Experimental results are listed in Table 2, where also includes the strategies of Standard Single-Patch Predictor (SSPP), Neighboring Ensemble Predictor (NEP), superpixel descriptor and CRImage proposed in [14]. From the results, it is obvious that the existing methods are both lower than any single branch of the proposed CNNs. Furthermore, the larger input branch learned on whole images yields better results than the smaller input branch (i.e., 0.835 vs. 0.815 overall accuracy) by comparing the performance of CNNs at different views. This phenomenon indicates that the global branch has more discriminative information which may compensate for the lack of local branch. Finally, we fuse prediction scores of dual networks, and obtain the final performance with weighted F1 average score of 0.843 and multiclass AUC of 0.947. We obtain an improvement of 6% F1 scores over the CNN + NEP. Figure 4 further illustrates the class specific accuracy for the proposed method compared with existing methods. Generally, the proposed one produces higher accuracy for each class.

Experiment Two. Experiments are also designed to compare with results in [2], where only three classes are considered, i.e., epithelial, fibroblast and inflammatory. Others category consists of mixed cell nuclei; therefore, authors in [2] have excluded it from their study. The split of the training and testing set is the same; that is, there are 17004 training images and 3401 testing images.
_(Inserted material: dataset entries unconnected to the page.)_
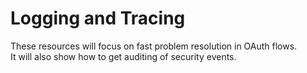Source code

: # Logging and Tracing

These resources will focus on fast problem resolution in OAuth flows.\
It will also show how to get auditing of security events.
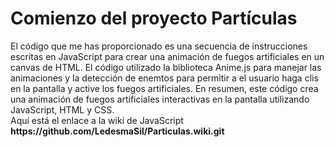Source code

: <h1>
Comienzo del proyecto Partículas</h1>
<stron>El código que me has proporcionado es una secuencia de instrucciones escritas en JavaScript para crear una animación de fuegos artificiales en un canvas de HTML. El código utilizado la biblioteca Anime.js para manejar las animaciones y la detección de enemtos para permitir a el usuario haga clis en la pantalla y active los fuegos artificiales. En resumen, este código crea una animación de fuegos artificiales interactivas en la pantalla utilizando JavaScript, HTML y CSS.</stron>
<br><strng>
Aquí  está el enlace a la wiki de JavaScript</br><strong>
https://github.com/LedesmaSil/Particulas.wiki.git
Table 3. Comparative results about DV-CNNs with or without multi-crop module for three-classes classification.
Table 4. Comparative results about DV-CNNs for three-classes classification.
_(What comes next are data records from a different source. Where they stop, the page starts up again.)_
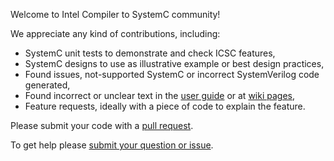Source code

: Welcome to Intel Compiler to SystemC community!

We appreciate any kind of contributions, including:
  * SystemC unit tests to demonstrate and check ICSC features,
  * SystemC designs to use as illustrative example or best design practices,
  * Found issues, not-supported SystemC or incorrect SystemVerilog code generated,
  * Found incorrect or unclear text in the [user guide](https://github.com/intel/systemc-compiler/blob/main/doc/ug.pdf) or at [wiki pages](https://github.com/intel/systemc-compiler/wiki),
  * Feature requests, ideally with a piece of code to explain the feature.

Please submit your code with a [pull request](https://github.com/intel/systemc-compiler/pulls).

To get help please [submit your question or issue](https://github.com/intel/systemc-compiler/issues).

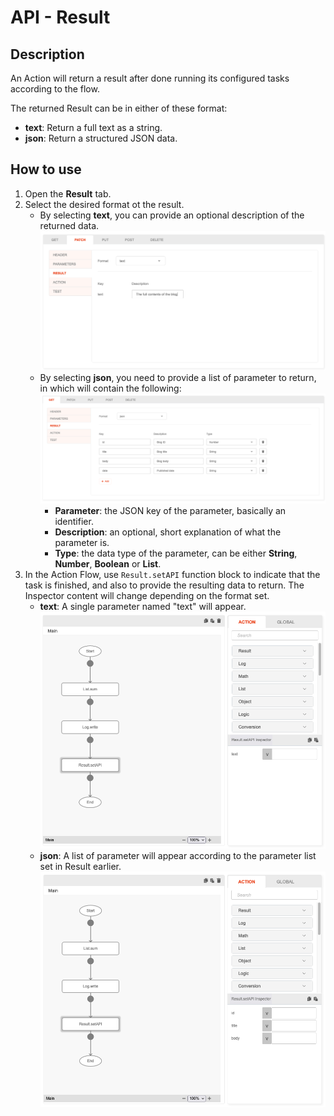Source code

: # API - Result

## Description

An Action will return a result after done running its configured tasks according to the flow.

The returned Result can be in either of these format:

* **text**: Return a full text as a string.
* **json**: Return a structured JSON data.

## How to use

1. Open the **Result** tab.
2. Select the desired format ot the result.
    * By selecting **text**, you can provide an optional description of the returned data.
      ![](./Result-text.png)
    * By selecting **json**, you need to provide a list of parameter to return, in which will contain the following:
      ![](./Result-json.png)
        * **Parameter**: the JSON key of the parameter, basically an identifier.
        * **Description**: an optional, short explanation of what the parameter is.
        * **Type**: the data type of the parameter, can be either **String**, **Number**, **Boolean** or **List**.
3. In the Action Flow, use `Result.setAPI` function block to indicate that the task is finished, and also to provide
   the resulting data to return. The Inspector content will change depending on the format set.
   * **text**: A single parameter named "text" will appear.
     ![](./Result-flow-text.png)
   * **json**: A list of parameter will appear according to the parameter list set in Result earlier.
     ![](./Result-flow-json.png)

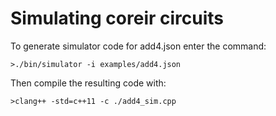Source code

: # Simulating coreir circuits

To generate simulator code for add4.json enter the command:

`>./bin/simulator -i examples/add4.json`

Then compile the resulting code with:

`>clang++ -std=c++11 -c ./add4_sim.cpp`
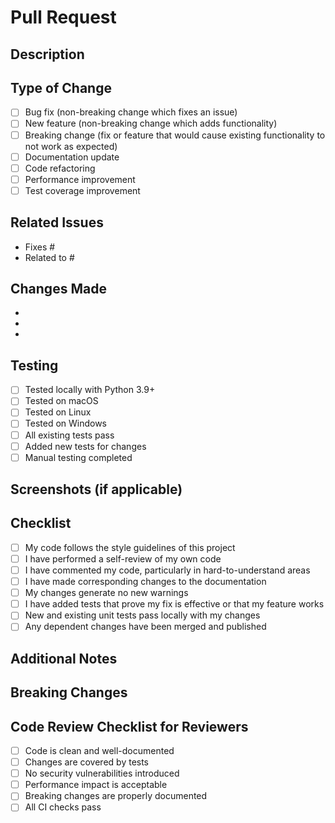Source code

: # Pull Request

## Description
<!-- Provide a clear and concise description of your changes -->

## Type of Change
<!-- Mark the relevant option with an "x" -->
- [ ] Bug fix (non-breaking change which fixes an issue)
- [ ] New feature (non-breaking change which adds functionality)
- [ ] Breaking change (fix or feature that would cause existing functionality to not work as expected)
- [ ] Documentation update
- [ ] Code refactoring
- [ ] Performance improvement
- [ ] Test coverage improvement

## Related Issues
<!-- Link to related issues using keywords like "Fixes #123" or "Closes #456" -->
- Fixes #
- Related to #

## Changes Made
<!-- List the specific changes you made -->
- 
- 
- 

## Testing
<!-- Describe the tests you ran and how they passed -->
- [ ] Tested locally with Python 3.9+
- [ ] Tested on macOS
- [ ] Tested on Linux
- [ ] Tested on Windows
- [ ] All existing tests pass
- [ ] Added new tests for changes
- [ ] Manual testing completed

## Screenshots (if applicable)
<!-- Add screenshots to help explain your changes -->

## Checklist
<!-- Mark completed items with an "x" -->
- [ ] My code follows the style guidelines of this project
- [ ] I have performed a self-review of my own code
- [ ] I have commented my code, particularly in hard-to-understand areas
- [ ] I have made corresponding changes to the documentation
- [ ] My changes generate no new warnings
- [ ] I have added tests that prove my fix is effective or that my feature works
- [ ] New and existing unit tests pass locally with my changes
- [ ] Any dependent changes have been merged and published

## Additional Notes
<!-- Add any additional information that reviewers should know -->

## Breaking Changes
<!-- If this is a breaking change, describe what users need to do to adapt -->

## Code Review Checklist for Reviewers
- [ ] Code is clean and well-documented
- [ ] Changes are covered by tests
- [ ] No security vulnerabilities introduced
- [ ] Performance impact is acceptable
- [ ] Breaking changes are properly documented
- [ ] All CI checks pass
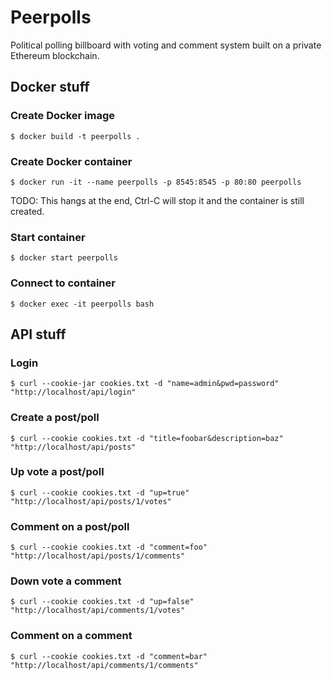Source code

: # Peerpolls

Political polling billboard with voting and comment system built on a private Ethereum blockchain.

## Docker stuff

### Create Docker image

`$ docker build -t peerpolls .`

### Create Docker container

`$ docker run -it --name peerpolls -p 8545:8545 -p 80:80 peerpolls`

TODO: This hangs at the end, Ctrl-C will stop it and the container is still created.

### Start container

`$ docker start peerpolls`

### Connect to container

`$ docker exec -it peerpolls bash`

## API stuff

### Login

`$ curl --cookie-jar cookies.txt -d "name=admin&pwd=password" "http://localhost/api/login"`

### Create a post/poll

`$ curl --cookie cookies.txt -d "title=foobar&description=baz" "http://localhost/api/posts"`

### Up vote a post/poll

`$ curl --cookie cookies.txt -d "up=true" "http://localhost/api/posts/1/votes"`

### Comment on a post/poll

`$ curl --cookie cookies.txt -d "comment=foo" "http://localhost/api/posts/1/comments"`

### Down vote a comment

`$ curl --cookie cookies.txt -d "up=false" "http://localhost/api/comments/1/votes"`

### Comment on a comment

`$ curl --cookie cookies.txt -d "comment=bar" "http://localhost/api/comments/1/comments"`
Classification performance of DV-CNNs with or without cropping module is provided as listed in Table 3. It is also proved that network with multi-crop module trained from different images patches (\(27 \times 27\) or \(36 \times 36\)) both yield better performance than “without module networks”. In [2], authors employed very deep architectures like GoogleNet, AlexNet [7] and VGG-16 trained with transfer learning, which applied a pre-trained model to fine-tune on this dataset. It achieved the best result with the VGG-16 architecture with an overall accuracy of 88.03%. After fusing prediction scores of dual networks, we obtain the final performance with overall accuracy of 90.40% as listed in Table 4. From another point of view, DV-CNNs have much less parameter than the deep network VGG-16, but it can also reach the accuracy of the very deep network.
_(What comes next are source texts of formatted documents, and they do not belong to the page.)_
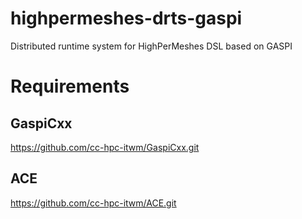 # highpermeshes-drts-gaspi
Distributed runtime system for HighPerMeshes DSL based on GASPI

# Requirements

## GaspiCxx

https://github.com/cc-hpc-itwm/GaspiCxx.git

## ACE

https://github.com/cc-hpc-itwm/ACE.git
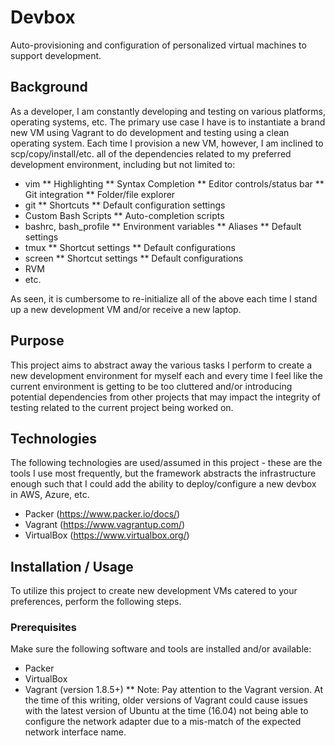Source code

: # Devbox

Auto-provisioning and configuration of personalized virtual machines to support development.

## Background

As a developer, I am constantly developing and testing on various platforms, operating
systems, etc. The primary use case I have is to instantiate a brand new VM using Vagrant
to do development and testing using a clean operating system. Each time I provision a new
VM, however, I am inclined to scp/copy/install/etc. all of the dependencies related to
my preferred development environment, including but not limited to:

* vim
** Highlighting
** Syntax Completion
** Editor controls/status bar
** Git integration
** Folder/file explorer
* git
** Shortcuts
** Default configuration settings
* Custom Bash Scripts
** Auto-completion scripts
* bashrc, bash_profile
** Environment variables
** Aliases
** Default settings
* tmux
** Shortcut settings
** Default configurations
* screen
** Shortcut settings
** Default configurations
* RVM
* etc.

As seen, it is cumbersome to re-initialize all of the above each time I stand up a
new development VM and/or receive a new laptop.

## Purpose

This project aims to abstract away the various tasks I perform to create a new development
environment for myself each and every time I feel like the current environment is getting
to be too cluttered and/or introducing potential dependencies from other projects that
may impact the integrity of testing related to the current project being worked on.

## Technologies

The following technologies are used/assumed in this project - these are the tools I use
most frequently, but the framework abstracts the infrastructure enough such that I could
add the ability to deploy/configure a new devbox in AWS, Azure, etc.

* Packer (https://www.packer.io/docs/)
* Vagrant (https://www.vagrantup.com/)
* VirtualBox (https://www.virtualbox.org/)

## Installation / Usage

To utilize this project to create new development VMs catered to your preferences, perform
the following steps.

### Prerequisites

Make sure the following software and tools are installed and/or available:

* Packer
* VirtualBox
* Vagrant (version 1.8.5+)
** Note: Pay attention to the Vagrant version. At the time of this writing, older versions of
Vagrant could cause issues with the latest version of Ubuntu at the time (16.04) not being
able to configure the network adapter due to a mis-match of the expected network interface name.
Through the above experiments, they demonstrate the efficiency of our methods in two aspects:

  • Multi-crop module actually contains more local details and richer information of multi-region feature content. It is obvious that the multi-crop operation for training data has a direct influence for classification task; for example, evaluation metrics achieved with multi-crop module are higher than those without cropping module.

  • As mentioned in Sect. 2, existing methods for histopathology images do not consider the global and local context. For the proposed DV-CNNs, we realize the best results compared with state-of-the-art work using four or three classes experimental data. These excellent results in Tables 1 and 2 demonstrate the effectiveness of the proposed method for cell nuclei recognition which allows us to hypothesize that joint global and local information is more beneficial to variability in the appearance of nuclei.

4 Conclusion

In this paper, we proposed an interesting Dual View CNNs with multi-crop module which are able to capture contextual information from different regions for nucleus classification in routine stained histology images of colorectal adenocarcinomas. The extracted features integrate complementary diagnostic criteria of different hierarchy concepts, allowing them to explore the intrinsic connection between cellular background and nucleus. We conducted experiments on a large dataset with more than 20000 annotated nuclei. The encouraging results compared with other approaches on cell nuclei classification demonstrated its effectiveness of the proposed method.